Smaller Programs Will Lack a Voice in a Pan-Graduates School Union

Brief Overview

  • No mechanism for schools to “opt-out” of GET-UP’s representation
  • GET-UP’s constitution has no mechanism to ensure smaller schools have a voice in the union’s leadership or that their concerns will be heard

In-depth Overview

If there is a union election and a majority of students from a large program vote “yes” then all students will be forced to unionize. Smaller schools that feel a union is not in their interest will not be able to vote themselves out. Similarly, if the vote fails because a large school voted “no”, smaller schools that wanted a union will have no recourse. A model similar to Yale’s microunion structure would help address these concerns, but GET-UP is attempting to unionize all of Penn’s graduate students under one union.

Analysis of GET-UP’s constitution reveals that the union structure is highly undemocratic and has the potential to be controlled by a select few individuals. There is no mechanism that prevents large schools/programs from dominating leadership positions (see Section B: The Standing Committees and Article V: Elections), and smaller schools could simply be left out of any leadership role, including the contract negotiating committee. There is a significant range of PhD enrollment between all of Penn’s schools, which means the larger schools could dominate the union.

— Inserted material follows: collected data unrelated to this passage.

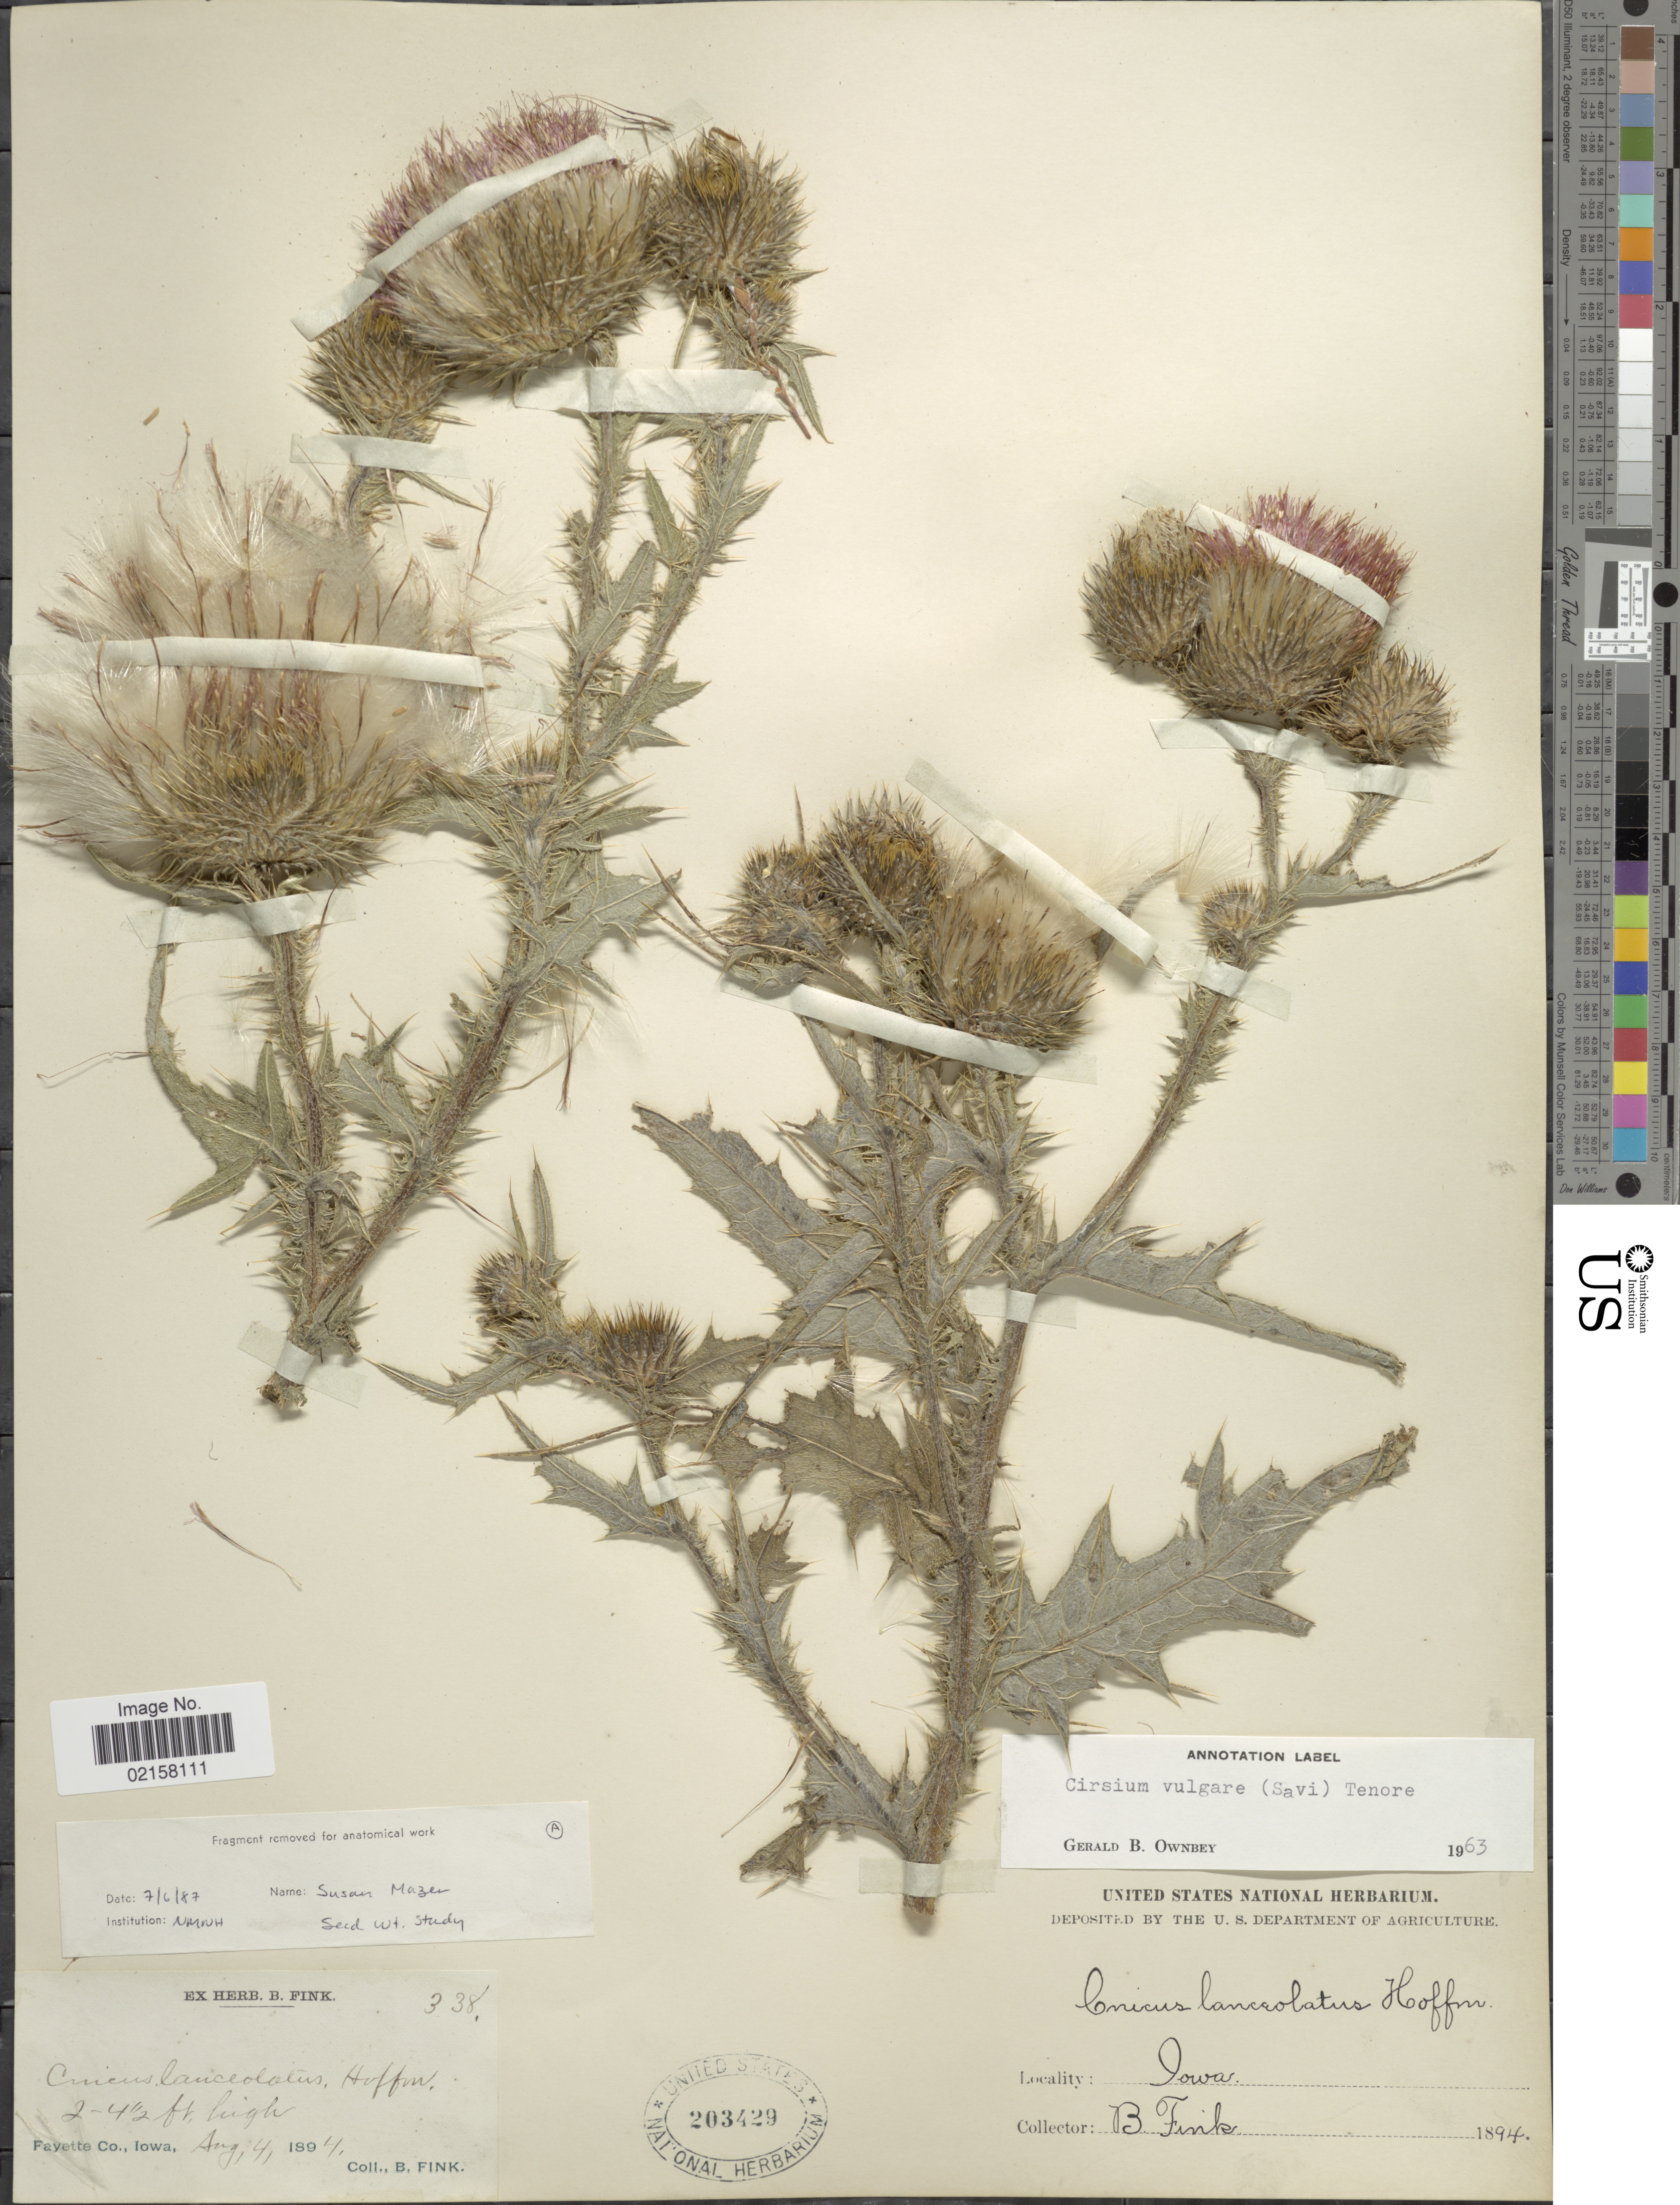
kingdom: Plantae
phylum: Tracheophyta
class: Magnoliopsida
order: Asterales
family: Asteraceae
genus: Cirsium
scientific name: Cirsium vulgare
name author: (Savi) Ten.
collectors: B. Fink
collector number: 338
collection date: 1894-08-04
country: United States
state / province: Iowa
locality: Fayette Co.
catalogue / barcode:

PhD Enrollment Across Programs

SAS-1356

Annenberg-81

Design-43

Education-105

SP2-27

BGS-752

SEAS/Engineering-476

Nursing-65

Wharton-195

Quorum (a certain percentage of the body that is required to vote) is only required for “substantial” decisions, with little-to-no explanation on how to determine what is substantial (Section B: Decision Making). Without quorum, many decisions could be determined by a small group of voters, potentially from just 1-2 schools. GET-UP would make our graduate groups less democratic, as power would not be equally shared among graduate programs.

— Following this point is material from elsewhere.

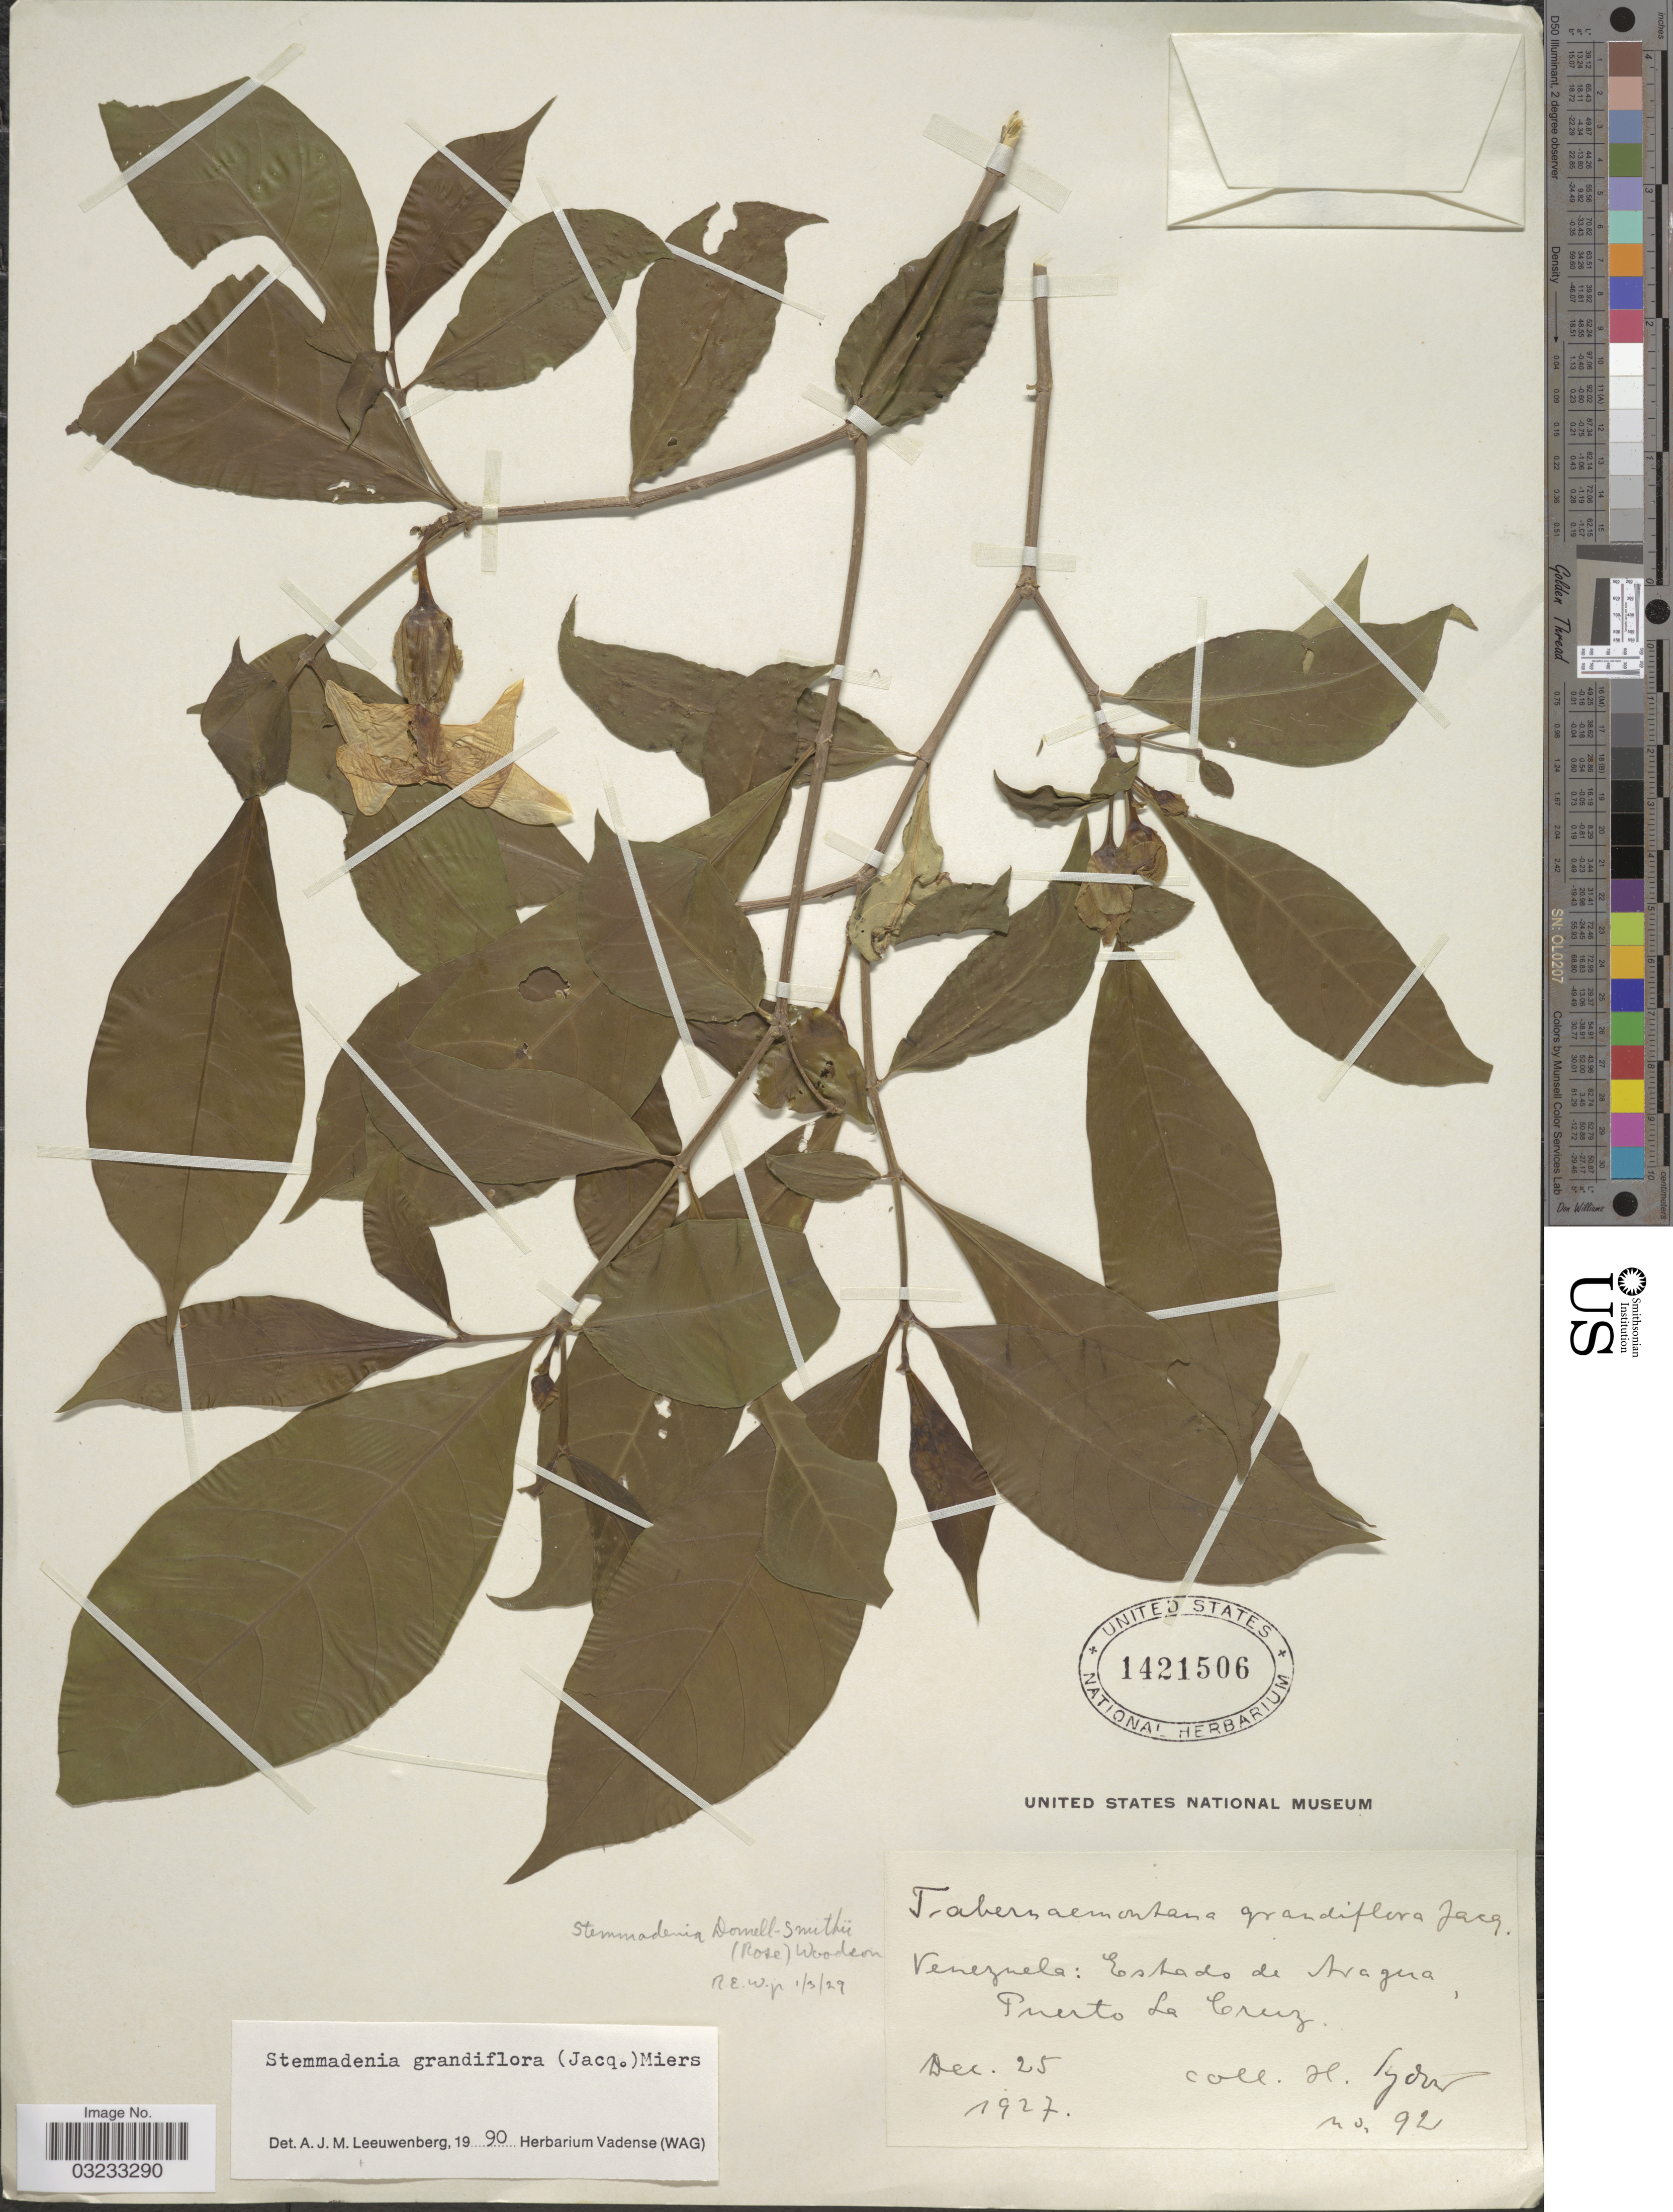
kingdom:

Ratification of any union contract with Penn will also be determined by a majority vote and there is no guarantee the issues/concerns of each school or program will be protected or even addressed. While GET-UP hopes to address the issues relevant to all students, each program has unique concerns that simply cannot be handled in a “one size fits all” model. Any union, including GET-UP is limited in both its resources and time, some issues will be prioritized over others and it is completely possible for the needs and/or concerns of a smaller school to be overridden. A pan-graduate school union might help some students, but it cannot serve the best interest of all.